Steven T. Graham, William S. O'Hare, Elizabeth M. Weldon, Todd E. Lundell, and Jing (Jenny) Hua, Snell & Wilmer LLP, Costa Mesa, California, for Defendants- Appellees.
OPINION
PER CURIAM:
Tabitha Sperring, Paislie Marchant, and Sally Poston (collectively "Appellants") appeal from the district court's order compelling arbitration of their putative class action against LLR, Inc.; LuLaRoe, LLC; Lennon Leasing, LLC; Mark Stidham; and Deanne Brady (collectively "LuLaRoe"). Appellants, all consultants for LuLaRoe, alleged that LuLaRoe operated an illegal endless-chain pyramid scheme in violation of California and federal law. LuLaRoe moved the district court to compel arbitration under the agreement each consultant had signed with LuLaRoe. The district court compelled arbitration and stayed proceedings pending arbitration. Appellants then filed a motion to voluntarily dismiss the case with prejudice so they could "immediately appeal" the court's order compelling arbitration, noting that "the Order ha[d] so damaged their case that seeing their cases through the arbitration process would be a waste of resources for" Appellants. The district court granted the voluntary dismissal, and Appellants filed the instant appeal. We dismiss the appeal for lack of jurisdiction.
"The courts of appeals . . . shall have jurisdiction of appeals from all final decisions of the district courts of the United States . . . ." 28 U.S.C. § 1291 (emphasis added). We had long held that § 1291 gave us jurisdiction over appeals of interlocutory orders following a plaintiff's voluntary dismissal with prejudice. See Ward v. Apple Inc., 791 F.3d 1041, 1045-46 (9th Cir. 2015); Omstead v. Dell, Inc., 594 F.3d 1081, 1085 (9th Cir. 2010) (so holding in compelled arbitration context). However, in Microsoft Corp. v. Baker, 137 S. Ct. 1702, 1715 (2017), the Supreme Court reversed our judgment, holding that the voluntary- dismissal tactic does not yield an appealable final judgment in the class certification context. Recently, in Langere v. Verizon Wireless Services, LLC, we concluded that Omstead, which had upheld appellate jurisdiction in the compelled arbitration context, "has been effectively overruled by the Court's decision in Microsoft." 983 F.3d 1115, 1117 (9th Cir. 2020). Therefore, we held that "the voluntary dismissal of claims following an order compelling arbitration does not create appellate jurisdiction." Id. at 1124.

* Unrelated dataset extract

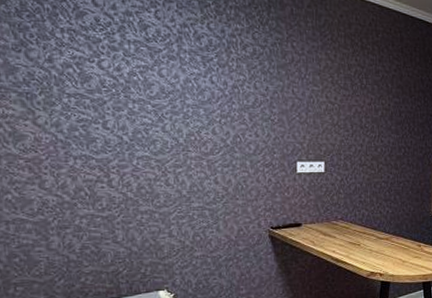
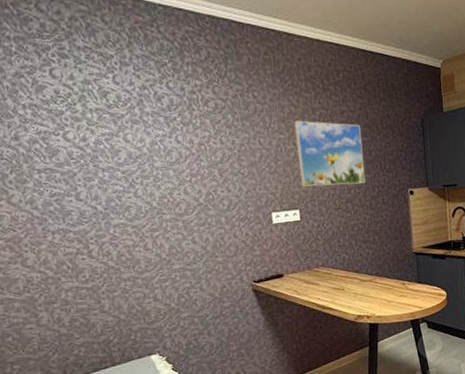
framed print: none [329,75,394,143] -> present [294,120,365,187]

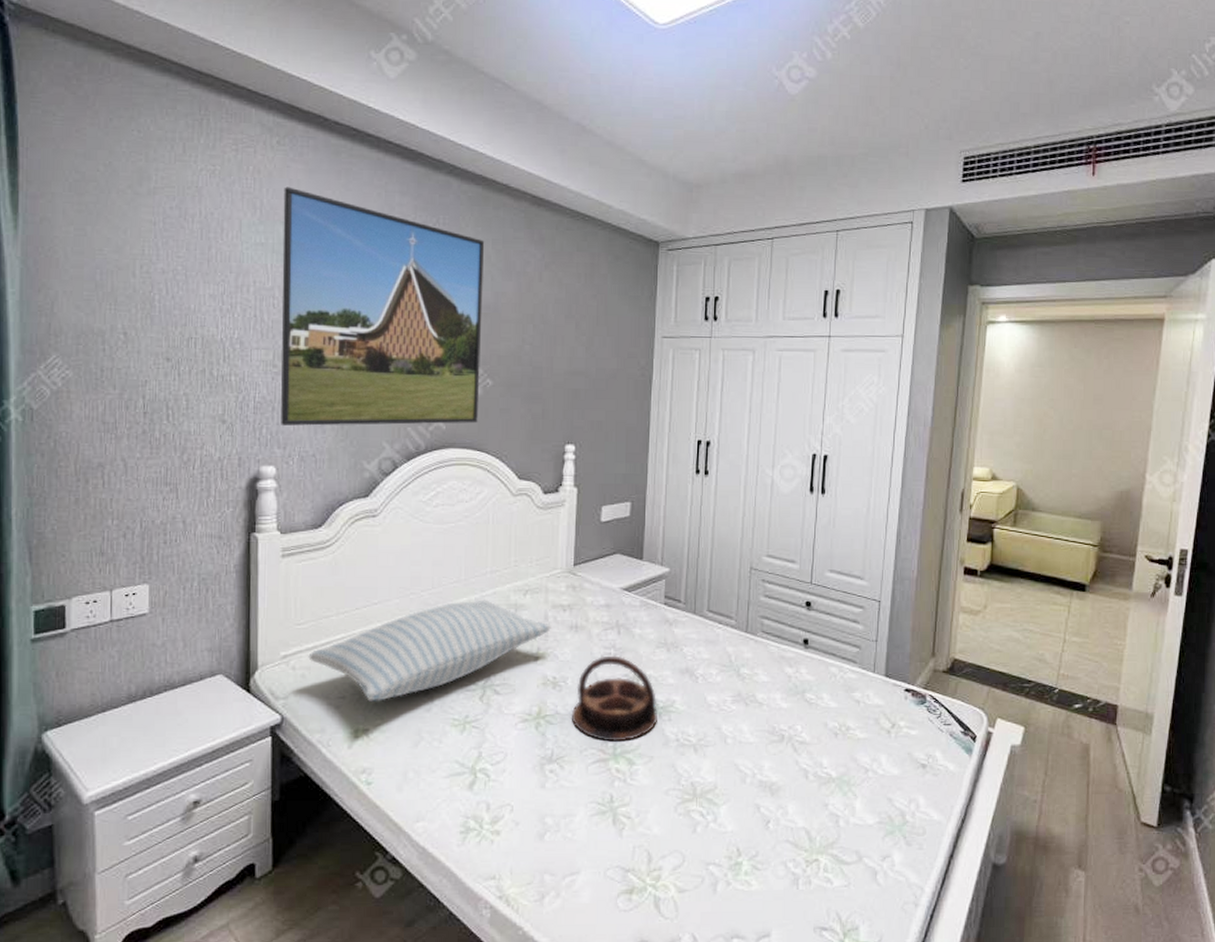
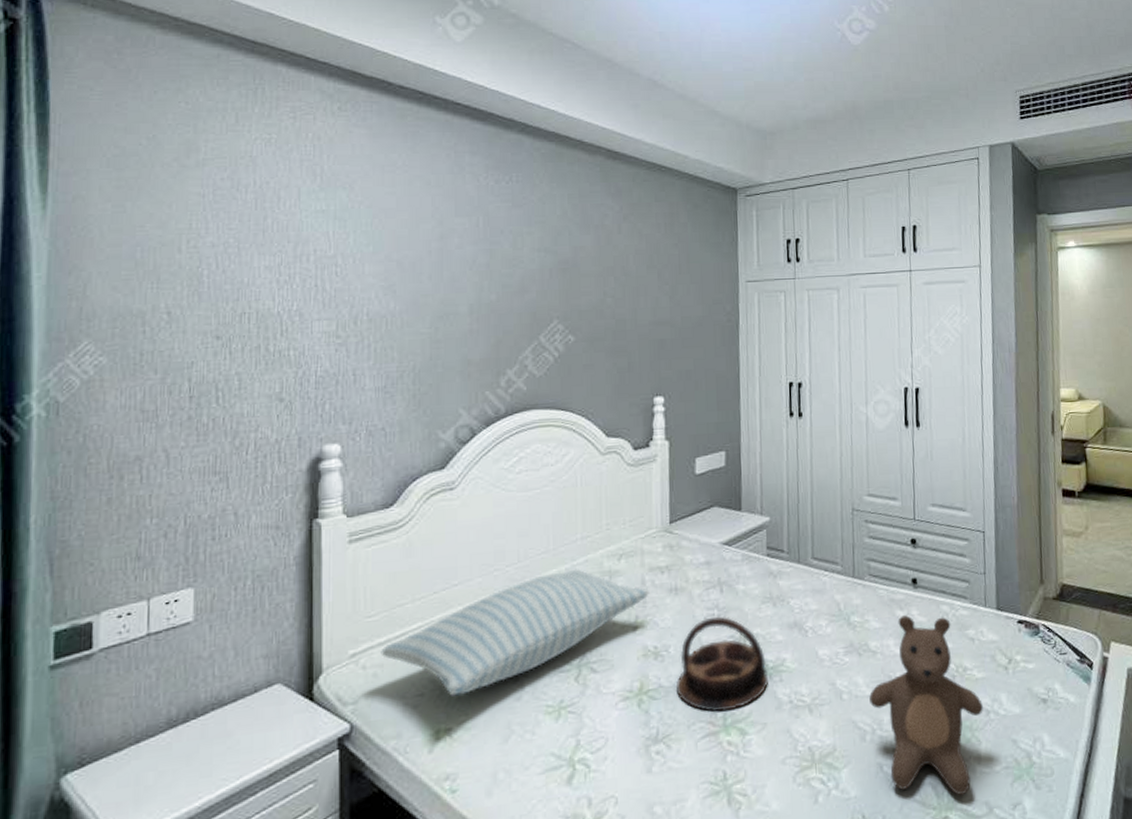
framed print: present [281,186,485,426] -> none [345,152,561,399]
teddy bear: none [753,673,862,843] -> present [869,615,983,796]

Langere controls the outcome here. Appellants, like Langere, voluntarily dismissed their action with prejudice in an attempt to obtain an appealable final judgment following an order compelling arbitration. As we stated in Langere, this tactic no longer "create[s] appellate jurisdiction." Id. Contrary to Appellants' contention, it is of no consequence that Appellants moved for a court order dismissing their action under Federal Rule of Civil Procedure 41(a)(2), while Langere unilaterally dismissed his action under Rule 41(a)(1). The plaintiffs in Microsoft also moved the district court to dismiss their case with prejudice under Rule 41(a)(2), rather than dismissing unilaterally. See 137 S. Ct. at 1711. And Langere expressly held that Omstead, which had approved of appellate jurisdiction following a Rule 41(a)(2) dismissal, has been overruled. See Langere, 983 F.3d at 1119, 1122.
Appellants' additional contention that Langere is inapplicable because we have jurisdiction under 9 U.S.C. § 16(a)(3) is without merit. Section 16(a)(3) allows an appeal from "a final decision with respect to an arbitration that is subject to" the Federal Arbitration Act. 9 U.S.C. § 16(a)(3). Whether a voluntary dismissal with prejudice constitutes an appealable "final decision" under either § 16 or 28 U.S.C. § 1291 is the very question we confronted in Langere and answered in the negative. Therefore, under our clear holding in Langere, we lack appellate jurisdiction here.
DISMISSED.
* The panel unanimously concludes this case is suitable for decision without oral argument. See Fed. R. App. P. 34(a)(2).